平成24年3月30日

一般社団法人全国銀行協会
会長 永易 克典

郵政民営化法改正案の国会提出について

 本日、民主、自民、公明の三党により、郵政民営化法改正案が衆議院へ共同提出されました。

 私どもはかねてより、郵貯事業改革の本来の目的は、国際的に類を見ない規模に肥大化した郵貯事業を段階的に縮小し、将来的な国民負担の発生懸念を減ずるとともに、民間市場への資金還流を通じて国民経済の健全な発展を促すことにあると主張してまいりました。したがって、郵政改革の議論が、一定の政府関与を残したまま金融事業の規模・業務範囲の拡大を指向する郵政改革関連法案を取下げ、現行の郵政民営化法の改正に方向転換することは本来の改革の目的に適ったものであると考えます。
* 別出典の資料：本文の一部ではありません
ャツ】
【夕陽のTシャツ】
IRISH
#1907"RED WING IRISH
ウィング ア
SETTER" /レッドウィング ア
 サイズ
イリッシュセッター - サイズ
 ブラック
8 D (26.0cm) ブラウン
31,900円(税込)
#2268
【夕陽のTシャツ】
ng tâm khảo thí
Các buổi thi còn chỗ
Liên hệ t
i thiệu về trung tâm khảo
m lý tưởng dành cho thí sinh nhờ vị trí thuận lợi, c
 しかしながら今回の改正案では、金融2社株式の完全売却のスケジュールが明らかにされず、また、新規業務規制について「金融2社株式の1/2以上処分後は届出制」に移行するとされる等、極めて問題が大きいと考えております。

 本来、金融2社の新規業務規制は、経済・社会情勢、民営化の進捗等、全体状況を踏まえてそのあり方を判断すべきものですが、政府関与が残されたまま届出制に移行する場合には、金融2社の業務範囲拡大による民業圧迫の懸念がある上、民間との適正な競争が担保されないことが懸念されます。そのため、完全民営化までの間、金融2社の新規業務規制は少なくとも中立・公正な第三者機関による適正かつ厳格な審査を必要とする認可制を維持する必要があります。
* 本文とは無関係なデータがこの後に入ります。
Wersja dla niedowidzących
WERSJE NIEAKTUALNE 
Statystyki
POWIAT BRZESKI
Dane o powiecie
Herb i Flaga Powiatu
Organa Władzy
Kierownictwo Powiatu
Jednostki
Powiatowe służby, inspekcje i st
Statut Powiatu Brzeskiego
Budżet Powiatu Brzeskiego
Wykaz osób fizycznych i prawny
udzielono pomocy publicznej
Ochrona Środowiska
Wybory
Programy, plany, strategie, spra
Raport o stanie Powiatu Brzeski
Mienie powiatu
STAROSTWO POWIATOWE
 さらに、預入限度額に関して、協議内容では、「当面は引上げない」とされていますが、暗黙の政府保証が付された官業郵政の肥大化による民間の市場秩序の攪乱を防止するため、政府出資が残る期間は、その限度額を引き上げないことについて審議の中で明確にすべきと考えます。

 今後の法案に係る審議にあたっては、こうした点に十分留意した上で、政府出資が残る間、適正な競争条件が確保されないまま民間金融機関の業務を圧迫することのないよう、適切な制度設計を図って頂くよう強く要望します。